# WORK TO DO
(a) In the drill press thread below, what stock did the poster use to make the new pulley?
(b) List, in order, every action the poster reports taking while making the pulley in the drill press thread below.

# SOURCE DOCUMENT
**********

# Slowing down my drill press



## iron man (Sep 29, 2014)

Until I can afford a different one my drill press was just to fast so I thought I would make a pulley for it and slow it down. It is a five step pulley so I had a small piece of 4 inch T6 aluminum so I chucked it up and started to work. I will post the pic's.. Ray


----------



## iron man (Sep 29, 2014)

After cutting all the steps I sharpened a cutter to fit the stock pulleys and started to cut grooves.


----------



## iron man (Sep 29, 2014)

I cut all five at a pretty good rate the cutter I sharped just required to go in at the correct depth. So much for the (You cannot take a heavy cut on an Atlas lathe) This was a very heavy cut without vibration or any problem. Ray


----------



## iron man (Sep 29, 2014)

Then I started to hog out a hole getting ready to bore for bearings.

**********

Collected data:
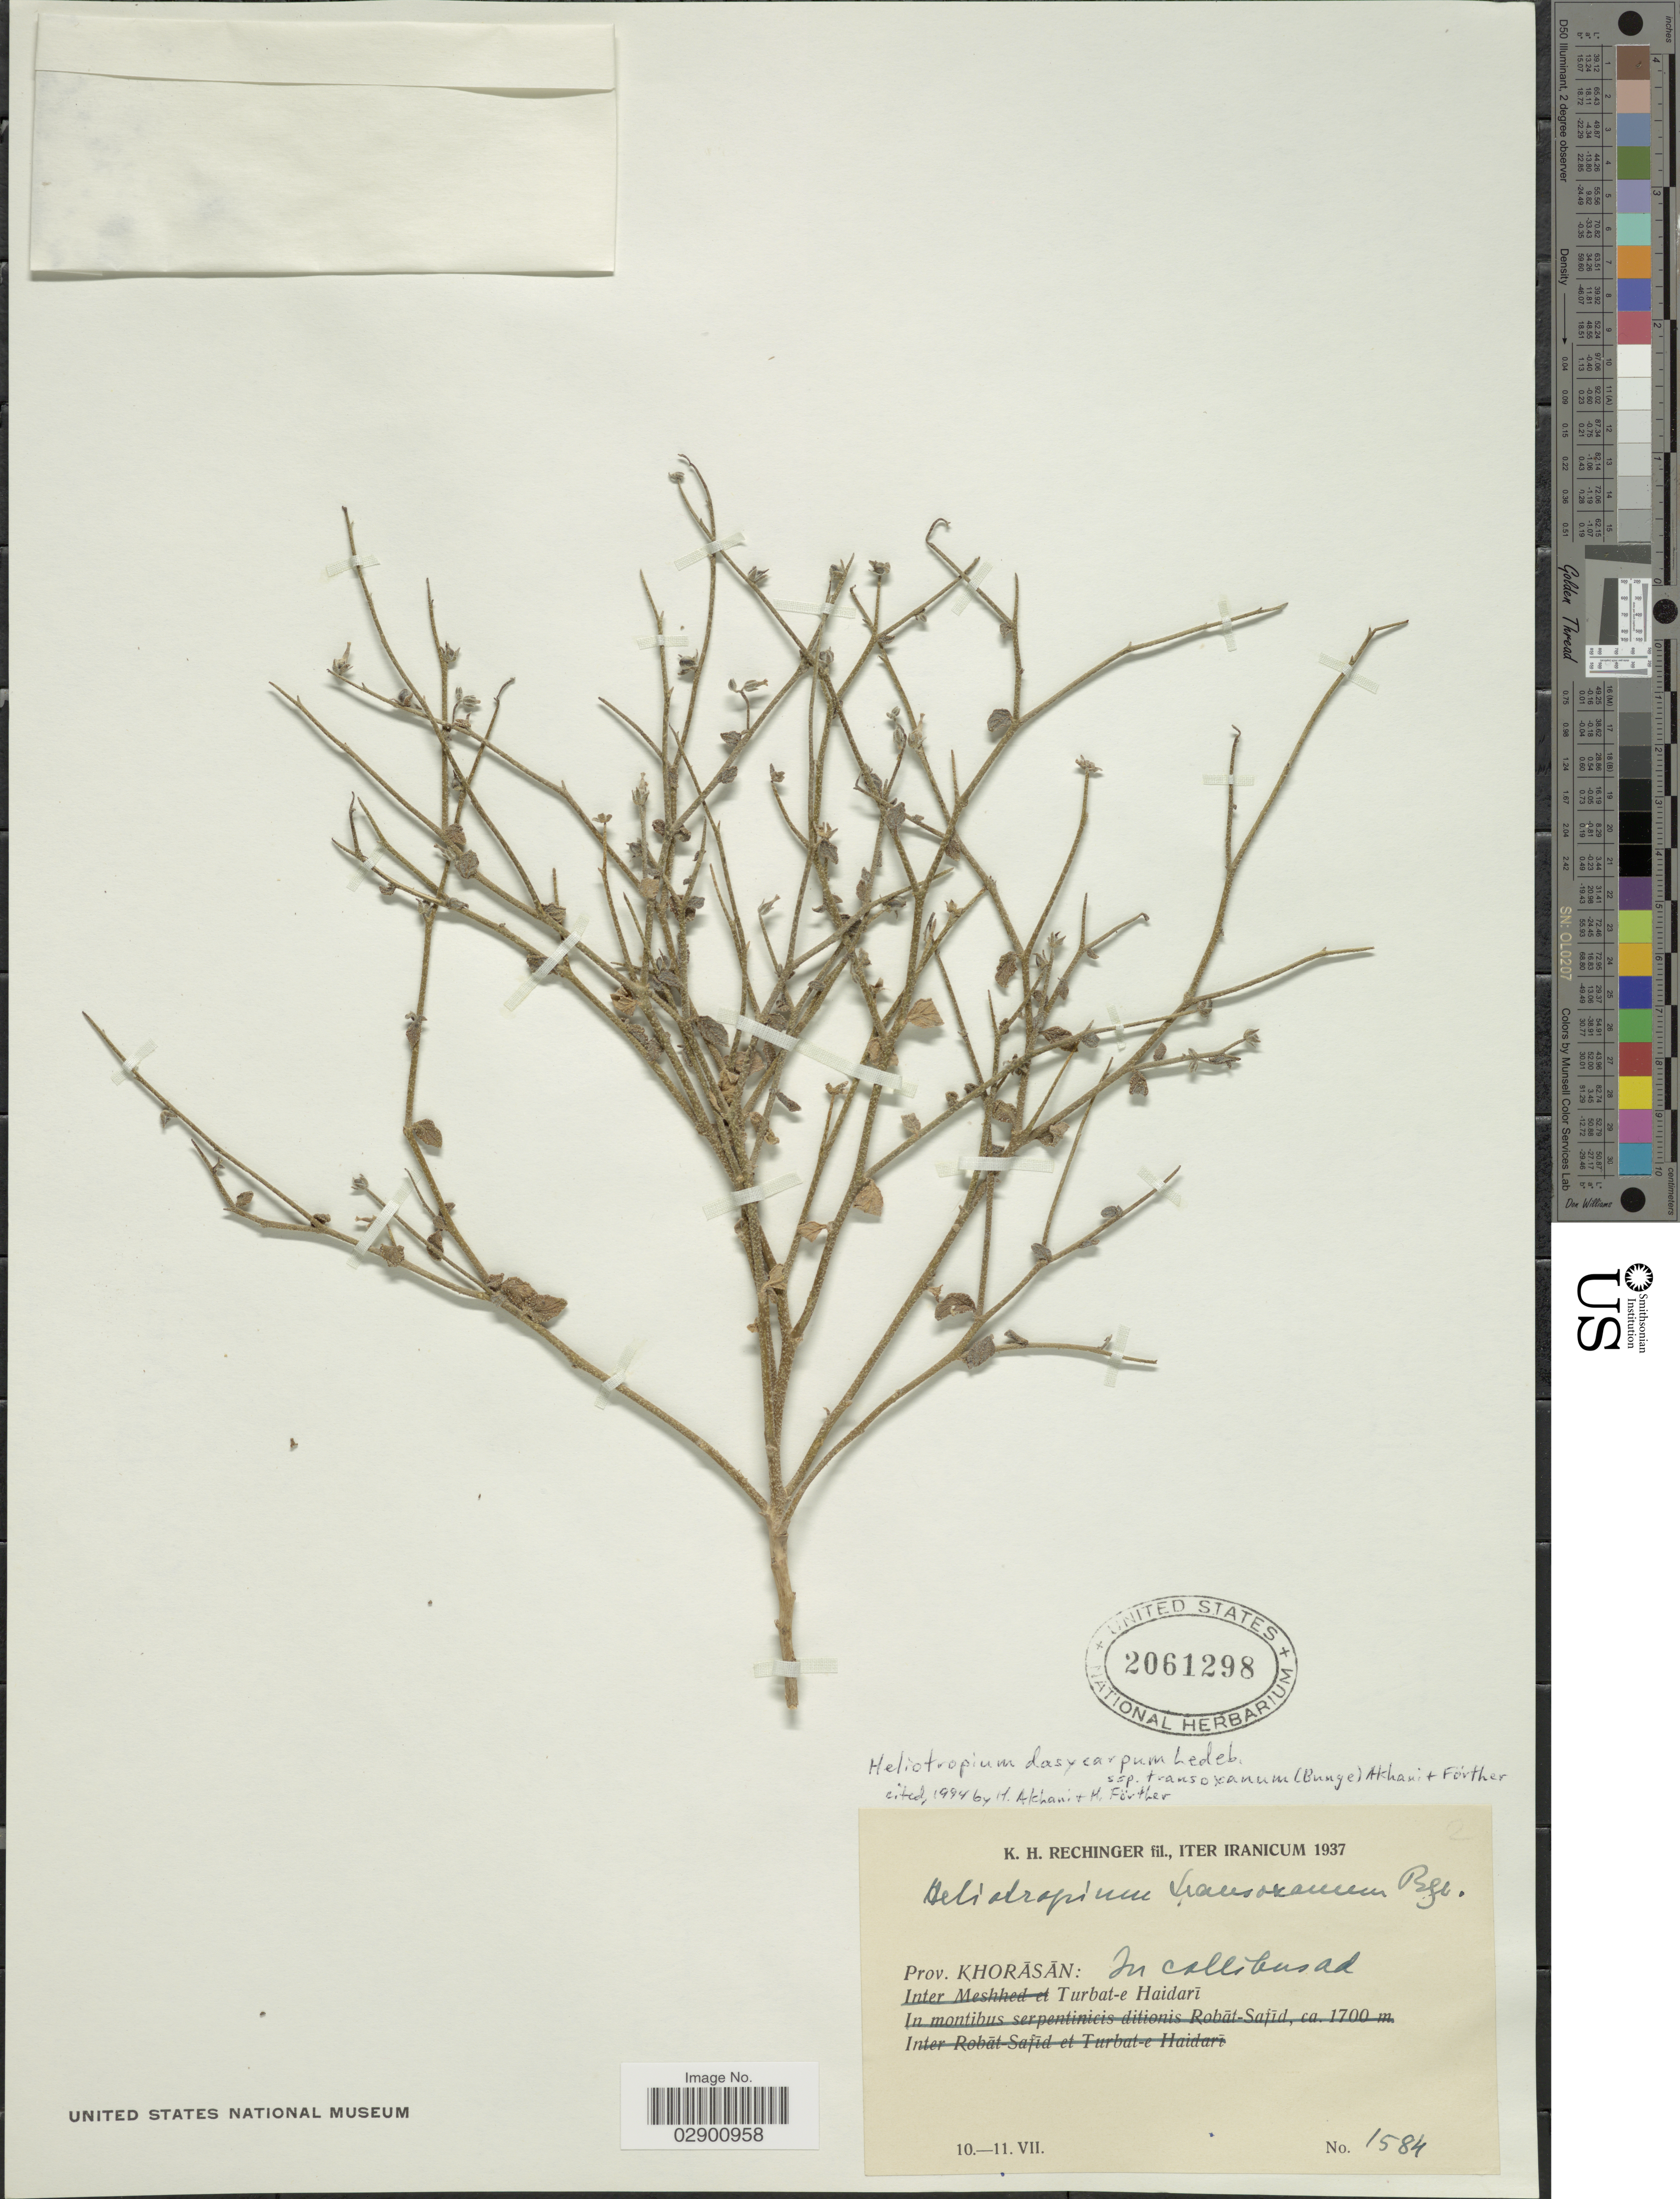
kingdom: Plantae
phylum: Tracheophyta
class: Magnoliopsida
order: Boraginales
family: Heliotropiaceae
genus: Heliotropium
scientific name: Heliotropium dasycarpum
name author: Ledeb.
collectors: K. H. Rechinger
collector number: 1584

**********

# WRITTEN RESPONSES
(a) A small piece of 4 inch T6 aluminum.

(b)
1. Chucked up the aluminum.
2. Cut all the steps.
3. Sharpened a cutter to fit the stock pulleys.
4. Cut the grooves in all five steps.
5. Hogged out a hole to get ready to bore for bearings.